We should be teaching them that beauty is unlimited, and encourage them to disregard beauty standards and to question the long-standing stigmas surrounding power dynamics created by these standards. 

As soon as kids steps outside the comfort of their home and into the “real world”, they are labeled: weird or normal, smart or stupid, pretty or ugly. These labels that are placed on us are hard to seperate yourself from. And by putting emphasis on these unnecessary and harmful labels, we are encouraging the perpetuation and use of these stereotypes. 

In the first movie, the young Sanderson sisters are banished from their town and labeled as ugly, witches, weird and evil. These labels can shape a person’s character — this was certainly the case for the sisters. 

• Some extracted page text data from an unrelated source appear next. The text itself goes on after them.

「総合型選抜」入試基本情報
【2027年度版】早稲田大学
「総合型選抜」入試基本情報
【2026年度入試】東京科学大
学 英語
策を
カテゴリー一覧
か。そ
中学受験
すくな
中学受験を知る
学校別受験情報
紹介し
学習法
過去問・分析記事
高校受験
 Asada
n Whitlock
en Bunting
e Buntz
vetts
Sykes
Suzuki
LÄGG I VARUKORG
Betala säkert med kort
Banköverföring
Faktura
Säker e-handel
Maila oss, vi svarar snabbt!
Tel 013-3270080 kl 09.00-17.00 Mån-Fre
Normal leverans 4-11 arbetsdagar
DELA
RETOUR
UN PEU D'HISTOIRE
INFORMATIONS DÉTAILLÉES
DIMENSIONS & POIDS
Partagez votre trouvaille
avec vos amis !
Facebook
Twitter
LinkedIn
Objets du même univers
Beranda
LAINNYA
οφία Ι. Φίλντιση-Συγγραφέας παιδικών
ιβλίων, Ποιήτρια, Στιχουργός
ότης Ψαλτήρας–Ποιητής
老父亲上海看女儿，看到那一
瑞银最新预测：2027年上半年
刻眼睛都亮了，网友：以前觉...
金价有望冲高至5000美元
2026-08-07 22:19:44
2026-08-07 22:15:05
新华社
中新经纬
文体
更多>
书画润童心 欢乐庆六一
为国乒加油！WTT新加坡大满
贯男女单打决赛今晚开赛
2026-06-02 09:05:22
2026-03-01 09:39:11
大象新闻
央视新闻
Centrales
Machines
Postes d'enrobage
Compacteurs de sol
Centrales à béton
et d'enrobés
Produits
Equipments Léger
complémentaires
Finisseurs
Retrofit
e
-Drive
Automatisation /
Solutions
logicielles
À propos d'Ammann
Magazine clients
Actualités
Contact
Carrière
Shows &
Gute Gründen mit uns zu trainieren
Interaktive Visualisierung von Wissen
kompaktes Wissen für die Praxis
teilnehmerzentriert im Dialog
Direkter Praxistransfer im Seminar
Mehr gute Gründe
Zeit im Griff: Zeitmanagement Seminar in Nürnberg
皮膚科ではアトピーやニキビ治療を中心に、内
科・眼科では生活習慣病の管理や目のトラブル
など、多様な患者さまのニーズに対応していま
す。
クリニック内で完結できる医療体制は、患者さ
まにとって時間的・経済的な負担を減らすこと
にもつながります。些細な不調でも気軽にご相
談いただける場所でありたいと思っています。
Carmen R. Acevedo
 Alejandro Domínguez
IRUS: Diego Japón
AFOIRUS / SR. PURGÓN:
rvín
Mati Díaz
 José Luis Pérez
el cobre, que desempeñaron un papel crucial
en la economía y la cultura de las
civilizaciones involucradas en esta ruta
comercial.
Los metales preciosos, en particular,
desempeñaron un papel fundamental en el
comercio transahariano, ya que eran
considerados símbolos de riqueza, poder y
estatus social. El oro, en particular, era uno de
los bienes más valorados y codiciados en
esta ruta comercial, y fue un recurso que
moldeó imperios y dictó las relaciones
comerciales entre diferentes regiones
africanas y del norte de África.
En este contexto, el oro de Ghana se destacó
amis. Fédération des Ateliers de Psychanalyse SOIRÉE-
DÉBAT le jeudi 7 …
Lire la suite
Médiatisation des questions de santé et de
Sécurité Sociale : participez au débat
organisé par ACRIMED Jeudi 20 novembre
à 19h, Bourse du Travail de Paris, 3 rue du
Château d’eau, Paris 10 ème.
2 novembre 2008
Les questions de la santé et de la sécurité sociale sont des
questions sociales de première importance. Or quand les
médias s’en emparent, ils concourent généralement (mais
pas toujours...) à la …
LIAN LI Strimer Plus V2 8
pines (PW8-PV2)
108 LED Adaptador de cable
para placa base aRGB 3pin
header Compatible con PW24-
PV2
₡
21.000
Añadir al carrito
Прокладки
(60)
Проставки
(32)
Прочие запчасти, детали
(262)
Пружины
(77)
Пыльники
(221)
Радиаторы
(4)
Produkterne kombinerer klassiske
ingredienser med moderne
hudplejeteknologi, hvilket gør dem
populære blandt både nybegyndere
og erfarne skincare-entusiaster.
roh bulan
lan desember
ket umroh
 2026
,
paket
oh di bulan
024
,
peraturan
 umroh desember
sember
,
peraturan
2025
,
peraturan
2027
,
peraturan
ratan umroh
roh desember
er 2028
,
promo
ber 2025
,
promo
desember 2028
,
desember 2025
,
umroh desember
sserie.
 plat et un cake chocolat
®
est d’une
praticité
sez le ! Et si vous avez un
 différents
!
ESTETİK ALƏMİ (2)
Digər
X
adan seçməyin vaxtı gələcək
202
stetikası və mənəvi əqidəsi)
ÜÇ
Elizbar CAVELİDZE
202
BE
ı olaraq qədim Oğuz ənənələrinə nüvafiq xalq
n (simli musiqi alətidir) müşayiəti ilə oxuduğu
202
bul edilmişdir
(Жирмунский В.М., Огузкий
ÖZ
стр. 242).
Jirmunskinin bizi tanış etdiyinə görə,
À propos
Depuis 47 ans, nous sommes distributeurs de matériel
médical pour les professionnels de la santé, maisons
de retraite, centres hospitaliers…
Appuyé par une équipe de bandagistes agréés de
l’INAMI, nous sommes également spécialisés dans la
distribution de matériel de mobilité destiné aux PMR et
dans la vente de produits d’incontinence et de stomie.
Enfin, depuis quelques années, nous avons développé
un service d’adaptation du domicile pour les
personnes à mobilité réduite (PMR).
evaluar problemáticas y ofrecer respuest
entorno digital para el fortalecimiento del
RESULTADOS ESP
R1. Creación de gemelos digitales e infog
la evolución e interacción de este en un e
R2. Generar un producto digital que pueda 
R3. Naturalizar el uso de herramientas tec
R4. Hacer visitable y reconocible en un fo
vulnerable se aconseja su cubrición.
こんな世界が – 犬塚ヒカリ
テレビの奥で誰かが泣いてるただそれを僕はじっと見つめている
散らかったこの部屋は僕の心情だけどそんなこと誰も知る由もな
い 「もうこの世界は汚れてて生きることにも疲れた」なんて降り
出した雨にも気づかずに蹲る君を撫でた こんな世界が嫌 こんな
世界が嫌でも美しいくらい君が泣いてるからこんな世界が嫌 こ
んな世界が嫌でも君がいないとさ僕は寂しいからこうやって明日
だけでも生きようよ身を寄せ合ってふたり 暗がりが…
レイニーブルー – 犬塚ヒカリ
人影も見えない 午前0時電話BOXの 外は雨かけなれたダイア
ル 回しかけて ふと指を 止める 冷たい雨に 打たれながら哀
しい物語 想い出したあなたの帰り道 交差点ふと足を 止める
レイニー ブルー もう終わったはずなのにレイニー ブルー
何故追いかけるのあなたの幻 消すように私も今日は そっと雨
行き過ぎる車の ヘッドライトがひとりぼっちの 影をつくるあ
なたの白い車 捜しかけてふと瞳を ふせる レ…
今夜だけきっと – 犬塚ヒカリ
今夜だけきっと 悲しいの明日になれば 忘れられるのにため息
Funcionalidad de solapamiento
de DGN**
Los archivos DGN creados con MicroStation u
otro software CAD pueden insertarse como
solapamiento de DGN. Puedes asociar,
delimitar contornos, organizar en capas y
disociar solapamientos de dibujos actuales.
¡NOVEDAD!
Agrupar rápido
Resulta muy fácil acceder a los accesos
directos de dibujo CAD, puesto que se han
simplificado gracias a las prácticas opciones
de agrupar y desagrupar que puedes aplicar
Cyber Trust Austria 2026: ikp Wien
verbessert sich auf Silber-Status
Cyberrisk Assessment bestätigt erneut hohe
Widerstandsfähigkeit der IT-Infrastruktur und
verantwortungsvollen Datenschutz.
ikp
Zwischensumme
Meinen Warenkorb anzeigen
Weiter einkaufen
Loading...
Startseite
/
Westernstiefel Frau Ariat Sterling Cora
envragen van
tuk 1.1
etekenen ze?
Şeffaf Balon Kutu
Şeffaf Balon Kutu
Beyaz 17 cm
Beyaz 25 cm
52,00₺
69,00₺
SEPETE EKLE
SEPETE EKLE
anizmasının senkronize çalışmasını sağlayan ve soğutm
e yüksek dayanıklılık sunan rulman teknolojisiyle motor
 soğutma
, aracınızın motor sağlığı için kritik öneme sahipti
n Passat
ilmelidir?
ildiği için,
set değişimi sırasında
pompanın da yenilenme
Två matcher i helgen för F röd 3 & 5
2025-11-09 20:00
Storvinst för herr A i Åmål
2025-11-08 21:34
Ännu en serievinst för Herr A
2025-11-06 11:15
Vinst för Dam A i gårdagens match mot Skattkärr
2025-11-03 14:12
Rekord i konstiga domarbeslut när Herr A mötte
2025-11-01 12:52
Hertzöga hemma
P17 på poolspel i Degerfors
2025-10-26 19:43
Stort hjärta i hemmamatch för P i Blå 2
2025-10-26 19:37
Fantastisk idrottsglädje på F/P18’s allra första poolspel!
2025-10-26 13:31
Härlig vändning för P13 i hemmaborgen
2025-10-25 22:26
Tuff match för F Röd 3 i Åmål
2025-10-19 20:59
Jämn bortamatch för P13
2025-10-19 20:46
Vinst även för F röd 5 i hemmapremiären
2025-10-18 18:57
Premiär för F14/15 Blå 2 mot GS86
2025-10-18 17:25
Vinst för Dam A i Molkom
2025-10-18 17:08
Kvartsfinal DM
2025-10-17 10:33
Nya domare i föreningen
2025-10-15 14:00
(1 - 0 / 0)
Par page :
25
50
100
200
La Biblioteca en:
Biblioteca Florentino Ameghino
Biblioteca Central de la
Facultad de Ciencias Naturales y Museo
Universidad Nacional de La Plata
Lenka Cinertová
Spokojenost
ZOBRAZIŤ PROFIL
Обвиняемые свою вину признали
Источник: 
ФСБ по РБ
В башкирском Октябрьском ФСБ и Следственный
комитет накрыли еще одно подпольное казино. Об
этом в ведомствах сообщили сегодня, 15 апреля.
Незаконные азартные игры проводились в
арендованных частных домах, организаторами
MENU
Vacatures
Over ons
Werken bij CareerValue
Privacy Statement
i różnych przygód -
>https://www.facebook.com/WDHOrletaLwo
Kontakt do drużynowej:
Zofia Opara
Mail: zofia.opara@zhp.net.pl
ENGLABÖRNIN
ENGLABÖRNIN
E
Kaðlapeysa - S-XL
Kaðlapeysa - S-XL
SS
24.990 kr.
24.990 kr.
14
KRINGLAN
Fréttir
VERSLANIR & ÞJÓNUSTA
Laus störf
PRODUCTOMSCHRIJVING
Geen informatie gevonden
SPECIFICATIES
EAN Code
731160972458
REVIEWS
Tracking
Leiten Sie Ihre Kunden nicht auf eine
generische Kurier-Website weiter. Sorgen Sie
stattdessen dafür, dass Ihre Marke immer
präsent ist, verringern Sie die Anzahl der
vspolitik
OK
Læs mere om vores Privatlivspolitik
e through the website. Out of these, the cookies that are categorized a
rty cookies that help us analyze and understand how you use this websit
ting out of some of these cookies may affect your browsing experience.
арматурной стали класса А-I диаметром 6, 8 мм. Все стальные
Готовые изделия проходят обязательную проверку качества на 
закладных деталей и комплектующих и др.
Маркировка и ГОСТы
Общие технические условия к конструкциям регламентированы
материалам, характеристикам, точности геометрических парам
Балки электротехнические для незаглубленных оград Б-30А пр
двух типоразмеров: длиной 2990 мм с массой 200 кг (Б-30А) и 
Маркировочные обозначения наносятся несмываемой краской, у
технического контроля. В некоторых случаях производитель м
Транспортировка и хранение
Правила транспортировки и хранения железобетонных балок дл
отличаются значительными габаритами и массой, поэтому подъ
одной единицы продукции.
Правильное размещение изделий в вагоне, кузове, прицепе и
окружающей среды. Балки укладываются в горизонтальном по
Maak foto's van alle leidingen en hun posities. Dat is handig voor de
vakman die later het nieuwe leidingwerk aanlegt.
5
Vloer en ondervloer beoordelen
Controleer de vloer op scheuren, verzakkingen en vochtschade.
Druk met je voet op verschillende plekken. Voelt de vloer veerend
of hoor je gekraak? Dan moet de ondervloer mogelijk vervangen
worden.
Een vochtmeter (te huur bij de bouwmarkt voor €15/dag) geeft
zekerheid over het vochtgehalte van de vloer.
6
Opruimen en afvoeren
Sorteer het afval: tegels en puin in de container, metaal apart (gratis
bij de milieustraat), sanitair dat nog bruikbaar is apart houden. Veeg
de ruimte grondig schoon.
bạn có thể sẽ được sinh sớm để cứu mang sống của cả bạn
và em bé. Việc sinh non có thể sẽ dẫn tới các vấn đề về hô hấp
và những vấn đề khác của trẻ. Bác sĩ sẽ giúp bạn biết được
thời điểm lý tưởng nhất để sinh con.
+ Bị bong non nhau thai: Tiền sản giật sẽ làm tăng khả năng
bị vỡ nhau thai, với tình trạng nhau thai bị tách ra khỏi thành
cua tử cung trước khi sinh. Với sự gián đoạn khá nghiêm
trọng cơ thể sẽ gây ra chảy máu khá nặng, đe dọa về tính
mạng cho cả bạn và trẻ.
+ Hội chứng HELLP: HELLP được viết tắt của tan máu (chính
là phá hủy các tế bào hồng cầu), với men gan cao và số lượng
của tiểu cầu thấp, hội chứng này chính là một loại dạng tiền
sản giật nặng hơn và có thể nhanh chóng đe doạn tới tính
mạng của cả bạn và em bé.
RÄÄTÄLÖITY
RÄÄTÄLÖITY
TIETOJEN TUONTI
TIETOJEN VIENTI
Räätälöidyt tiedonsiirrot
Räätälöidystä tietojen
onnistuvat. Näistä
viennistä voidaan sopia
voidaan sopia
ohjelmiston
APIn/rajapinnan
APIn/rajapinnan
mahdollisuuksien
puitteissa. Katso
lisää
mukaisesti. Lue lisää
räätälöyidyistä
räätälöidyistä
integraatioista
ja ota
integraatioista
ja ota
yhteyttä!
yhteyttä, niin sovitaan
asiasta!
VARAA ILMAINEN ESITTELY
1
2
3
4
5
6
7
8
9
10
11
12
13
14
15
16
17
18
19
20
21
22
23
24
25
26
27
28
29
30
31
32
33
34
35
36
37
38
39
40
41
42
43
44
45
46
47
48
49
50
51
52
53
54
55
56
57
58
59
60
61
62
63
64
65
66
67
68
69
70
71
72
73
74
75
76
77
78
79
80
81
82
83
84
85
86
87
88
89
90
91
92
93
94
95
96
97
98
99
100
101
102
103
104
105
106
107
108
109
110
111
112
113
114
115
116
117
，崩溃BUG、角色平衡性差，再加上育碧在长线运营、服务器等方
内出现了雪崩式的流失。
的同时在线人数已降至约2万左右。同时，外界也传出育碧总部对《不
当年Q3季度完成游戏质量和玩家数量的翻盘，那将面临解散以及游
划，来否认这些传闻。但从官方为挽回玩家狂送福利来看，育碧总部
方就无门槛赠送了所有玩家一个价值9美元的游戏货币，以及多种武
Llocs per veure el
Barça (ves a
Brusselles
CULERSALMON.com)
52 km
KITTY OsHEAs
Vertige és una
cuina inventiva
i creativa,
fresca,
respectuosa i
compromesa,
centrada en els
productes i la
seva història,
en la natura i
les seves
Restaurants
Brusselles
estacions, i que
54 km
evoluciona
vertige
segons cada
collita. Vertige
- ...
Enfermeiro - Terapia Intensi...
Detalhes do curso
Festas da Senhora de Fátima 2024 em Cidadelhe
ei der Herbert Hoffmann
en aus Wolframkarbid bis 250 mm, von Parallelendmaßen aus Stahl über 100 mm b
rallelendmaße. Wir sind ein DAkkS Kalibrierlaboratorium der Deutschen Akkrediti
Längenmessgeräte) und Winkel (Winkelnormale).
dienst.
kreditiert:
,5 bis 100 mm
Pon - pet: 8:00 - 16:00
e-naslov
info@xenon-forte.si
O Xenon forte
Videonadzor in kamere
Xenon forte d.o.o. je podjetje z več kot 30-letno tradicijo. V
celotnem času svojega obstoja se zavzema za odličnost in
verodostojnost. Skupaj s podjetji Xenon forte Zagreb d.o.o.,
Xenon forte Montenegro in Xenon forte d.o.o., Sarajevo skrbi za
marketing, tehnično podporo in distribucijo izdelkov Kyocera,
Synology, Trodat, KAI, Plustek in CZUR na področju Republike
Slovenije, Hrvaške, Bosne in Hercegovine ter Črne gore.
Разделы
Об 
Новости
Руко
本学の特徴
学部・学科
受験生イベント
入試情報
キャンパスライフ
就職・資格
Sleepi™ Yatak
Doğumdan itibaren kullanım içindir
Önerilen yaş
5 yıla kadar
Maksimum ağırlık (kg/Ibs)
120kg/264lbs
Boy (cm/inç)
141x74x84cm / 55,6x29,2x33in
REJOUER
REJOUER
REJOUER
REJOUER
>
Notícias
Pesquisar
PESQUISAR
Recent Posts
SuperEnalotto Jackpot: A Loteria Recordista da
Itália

Societal beauty standards lead to many harmful outcomes and young adults having an unhealthy relationship with the way they look and the way others see them.

There is already enough pressure to look young and beautiful, and when movies promote this impossible standard even more, it makes it extremely difficult for people to feel secure with both their appearance and identity. 

A lot has changed since the original Hocus Pocus came to theaters in 1993, and even more has changed since 1653, when the Sanderson sisters first became witches. As society has evolved, so has our beauty standards and social trends, and we should continue to challenge these unhealthy stigmas and messages as they continue to impact younger generations.